Naspers Announces MultiChoice Unbundling


Naspers has announced its plans to list its video entertainment business separately on the Johannesburg Stock Exchange (JSE) and simultaneously unbundle the shares in this business to its shareholders.

In a shareholder announcement on today, Naspers said that the new company will be named MultiChoice Group Ltd and will include:

  • MultiChoice South Africa Holdings (Pty) Ltd
  • MultiChoice Africa Holdings B.V
  • MultiChoice Botswana (Pty) Ltd
  • MultiChoice Namibia (Pty) Ltd
  • NMS Insurance Services SA Ltd
  • The African division of Showmax
  • Irdeto Holdings B.V.
  • Irdeto South Africa (Pty) Ltd

“This marks a significant step for the Naspers Group as it continues its evolution into a global consumer internet company,” it said.

“Listing MultiChoice Group via an unbundling is expected to unlock value for Naspers shareholders and at the same time create an empowered, top 40 JSE-listed African entertainment company.”

The MultiChoice Group said that it will remain committed to broad, socio-economic transformation in South Africa – most notably through its Phuthuma Nathi Investments.

The Phuthuma Nathi schemes are among the most successful broad-based black economic empowerment (BBBEE) schemes in South Africa and have already created around R12 billion in value for BBBEE shareholders.

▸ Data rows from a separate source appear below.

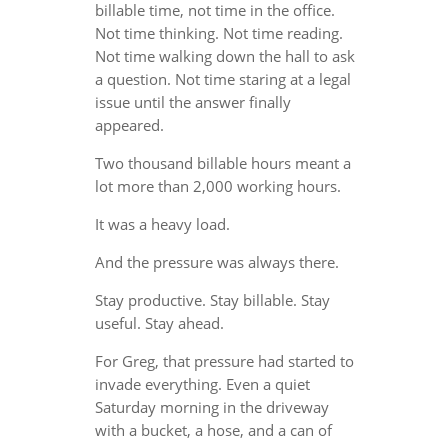
billable time, not time in the office.
Not time thinking. Not time reading.
Not time walking down the hall to ask
a question. Not time staring at a legal
issue until the answer finally
appeared.
Two thousand billable hours meant a
lot more than 2,000 working hours.
It was a heavy load.
And the pressure was always there.
Stay productive. Stay billable. Stay
useful. Stay ahead.
For Greg, that pressure had started to
invade everything. Even a quiet
Saturday morning in the driveway
with a bucket, a hose, and a can of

“The listing and unbundling are intended to create a leading entertainment business listed on the JSE that is profitable and highly cash generative – today, it is one of the fastest growing pay-TV operators globally and its multi-platform business entertains 13.5 million households across Africa,” it said.

“In the last financial year, the business added 1.5 million subscribers, and generated revenue of R47.1 billion and trading profit of R6.1 billion. It employs more than 9,000 people in Africa and indirectly creates economic prosperity for over 20,000 more who are employed by its various partners and suppliers across the continent.”

Continued investment

The Naspers board said that it expects that the listing and unbundling will deliver value to the South African economy.

“Naspers will continue to invest in South Africa through its interests in e-commerce businesses such as Takealot, Mr D Food, PayU, OLX, Property24, and AutoTrader SA, among others,” it said.

“In South Africa, over the past three years, Naspers has invested a total of R6.9 billion in M&A activity and in developing its existing businesses. In the past financial year alone, ZAR3.3 billion was allocated to its internet businesses. Naspers will also retain its primary listing on the JSE as well as its interests in Media24.”

It added that the MultiChoice Group is anticipated to list on the JSE in the first half of 2019, subject to the approval of the requisite regulatory authorities.